Since its inception, the Affordable Care Act (ACA), or Obamacare as it is commonly referred to as, has been dying a slow death.
Last week that death process may have sped up.
In two separate rulings, federal appellate courts in the 4th and D.C. circuits handed down conflicting rulings on whether the government can issue subsidies for health insurance premiums to those people participating in exchanges set up by the federal government.
Exchanges are websites, or marketplaces if you will, where Americans can shop for health insurance plans that are offered through Obamacare.
The plans on the website meet the minimum standards of Obamacare and give consumers the opportunity to compare the plans and calculate the federal subsidies that would be available to help pay for each particular plan.
States were given the option of setting up their own exchanges or having the federal government set up the exchanges for them.
Georgia, along with 35 other states, chose not to participate in setting up a state exchange and therefore the federal government set up the exchange.
In order to entice states to set up their own exchanges that would be more specific to each state and the needs of their citizens, it was made clear that the federal subsidies to help pay for the insurance plans would be available in exchanges set up by the states.

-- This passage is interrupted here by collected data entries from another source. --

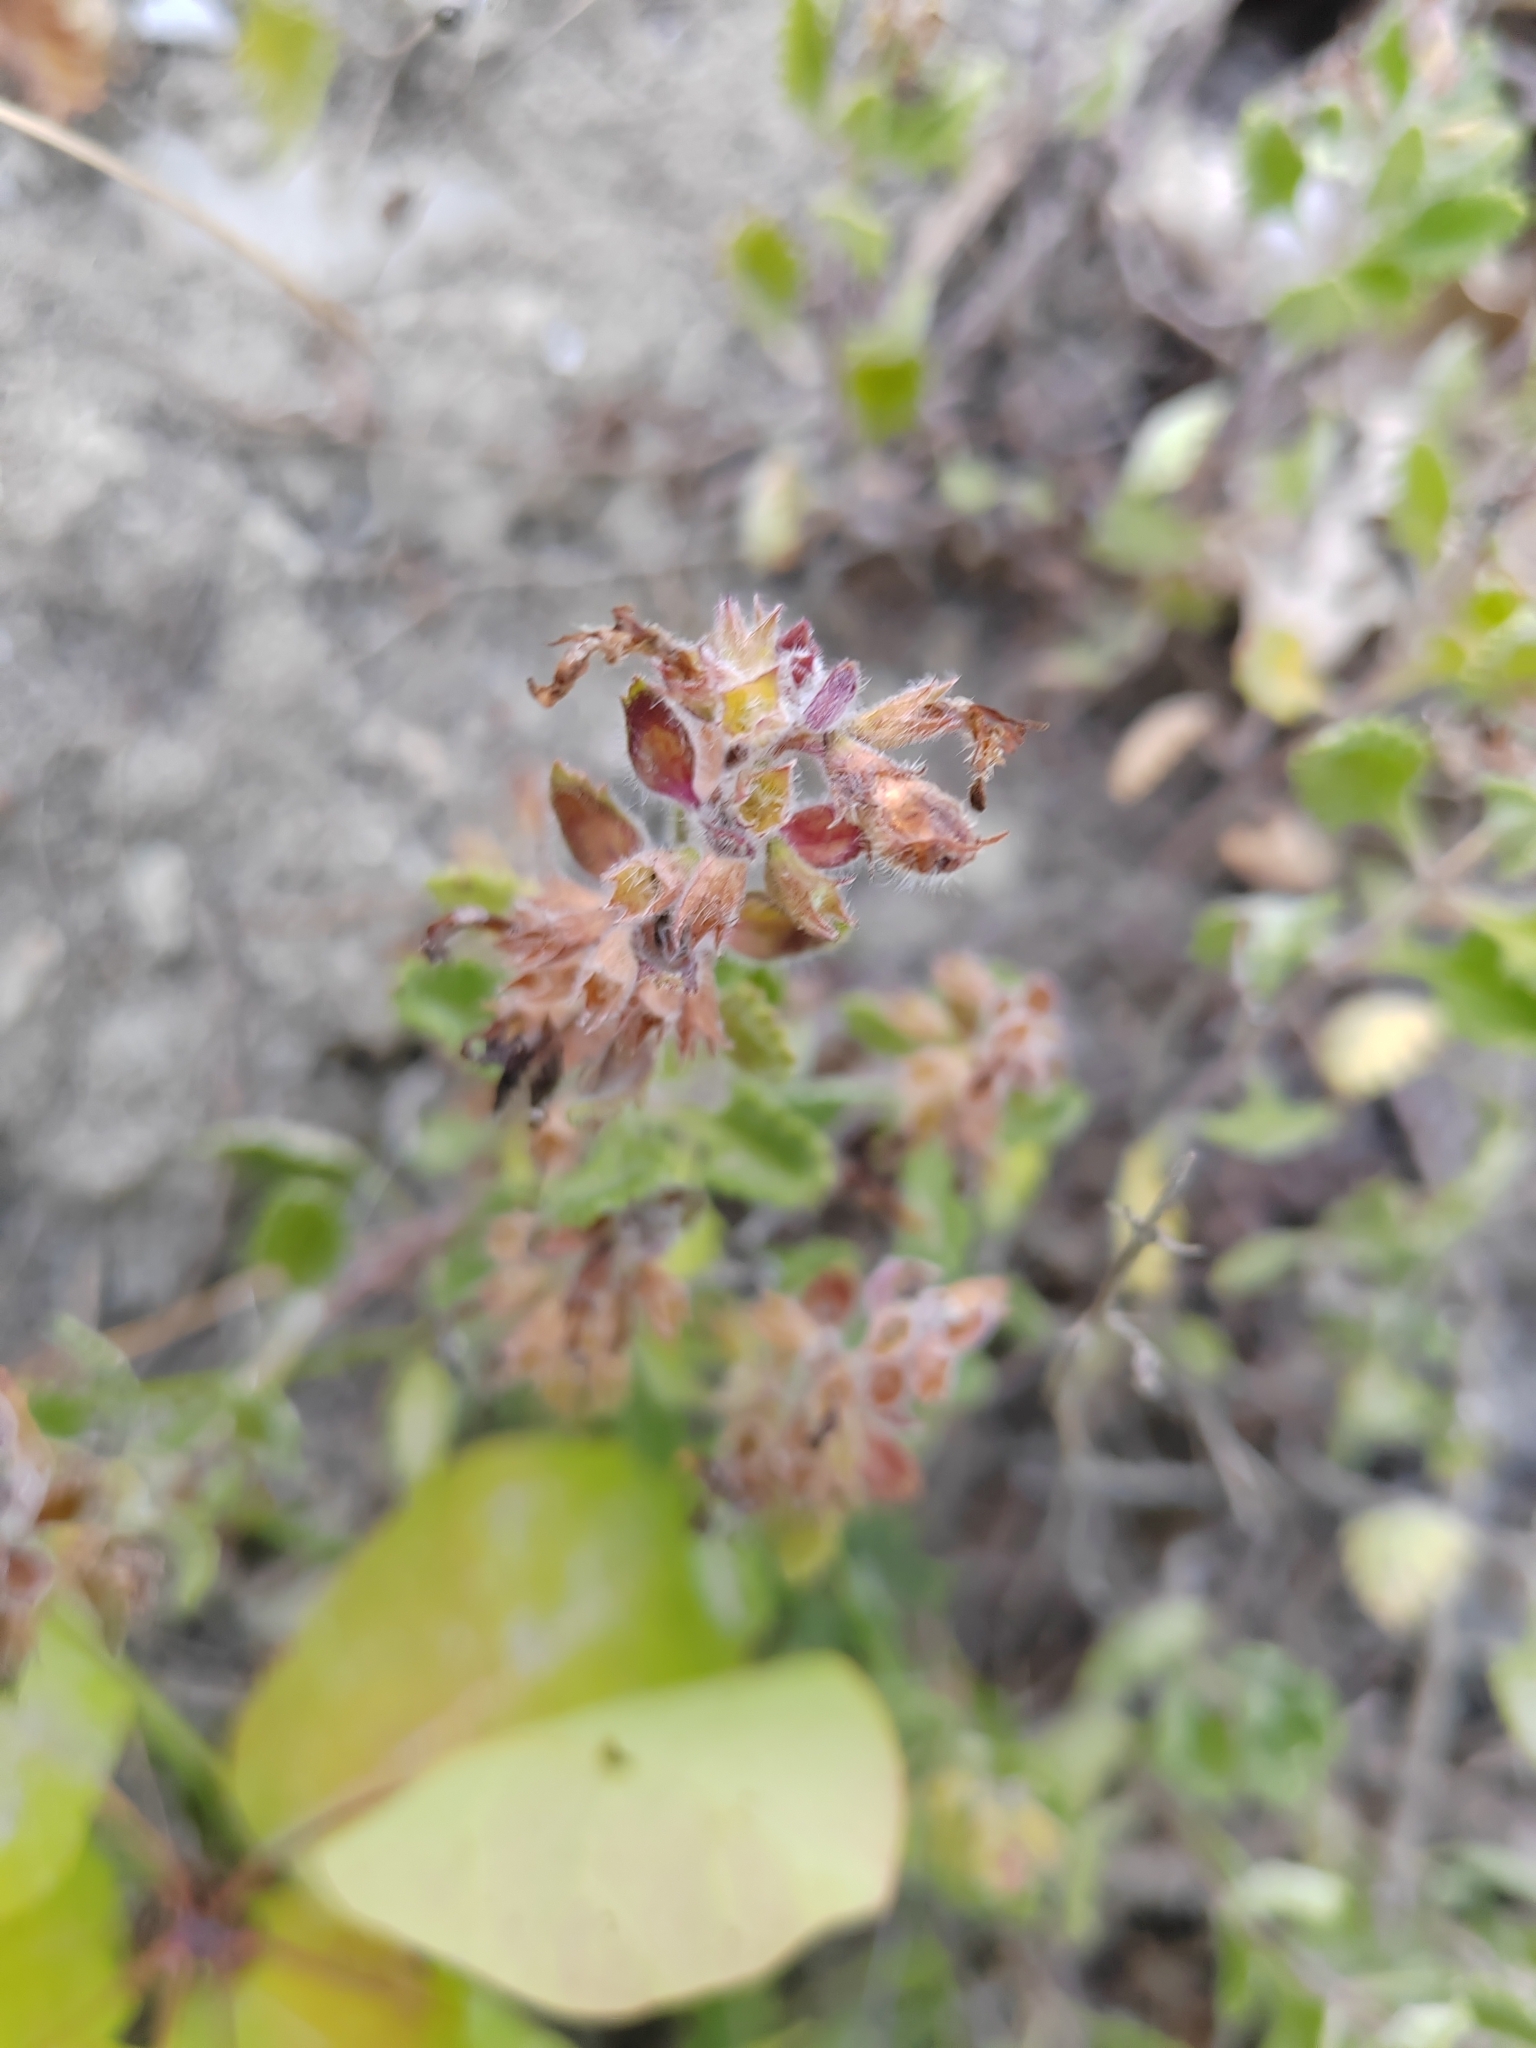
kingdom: Plantae
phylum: Tracheophyta
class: Magnoliopsida
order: Lamiales
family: Lamiaceae
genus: Teucrium
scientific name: Teucrium chamaedrys
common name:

In fact, in the IRS code addressing state exchanges set up under Obamacare, the availability of subsidies to consumers to help pay for insurance plans is mentioned no fewer than six times.
In a separate IRS code section addressing federal exchanges set up in states that chose not to set up their own, the availability of subsidies to help pay for insurance plans is never mentioned.
Therein lies the basis of the conflicting rulings last week by the appellate courts.
In Halbig v. Burwell, the D.C. Circuit ruled that the language in Obamacare should be interpreted to mean that subsidies can only be offered to those states that set up their own exchanges.
This ruling was widely seen as a major setback to the Obama administration since it meant that they had illegally provided subsidies to citizens in the 36 states, including Georgia, that have federally run exchanges.
Meanwhile, the 4th Circuit, in King v. Burwell, ruled that subsidies were understood and intended to be used in all exchanges, regardless of whether they were run by the states or federal government.
This ruling, of course, was hailed by the Obama administration who said that it was always understood that the subsidies would be available to all consumers regardless of who ran the exchanges.
Many, including myself, see right through this smokescreen and recognize that the intentions of the administration all along was to entice the states to set up their own exchanges by offering the subsidies only to state run exchanges.
Having failed miserably at doing this — as can be witnessed by the 36 states that chose not to set up state run exchanges — the administration now claims to have always intended for the subsidies-a key and vital component of Obamacare- to be available through all exchanges.
Although it is expected that the Obama administration will try legal maneuvers to avoid it, it appears that for the third time yet another part of this disastrous public policy, along with its constitutionality and mandated birth control coverage, will go before the Supreme Court for a final decision.
Quite simply, if the Supreme Court rules against the subsidies being available in the federally run exchanges, the overpriced, excessive coverage insurance plans included in Obamacare will cause this house of cards to collapse under its own weight.
If this scenario plays out, the Obama administration would have no other choice but to go back to Congress to try and fix this problem.
Could the third time before the Supreme Court be the charm?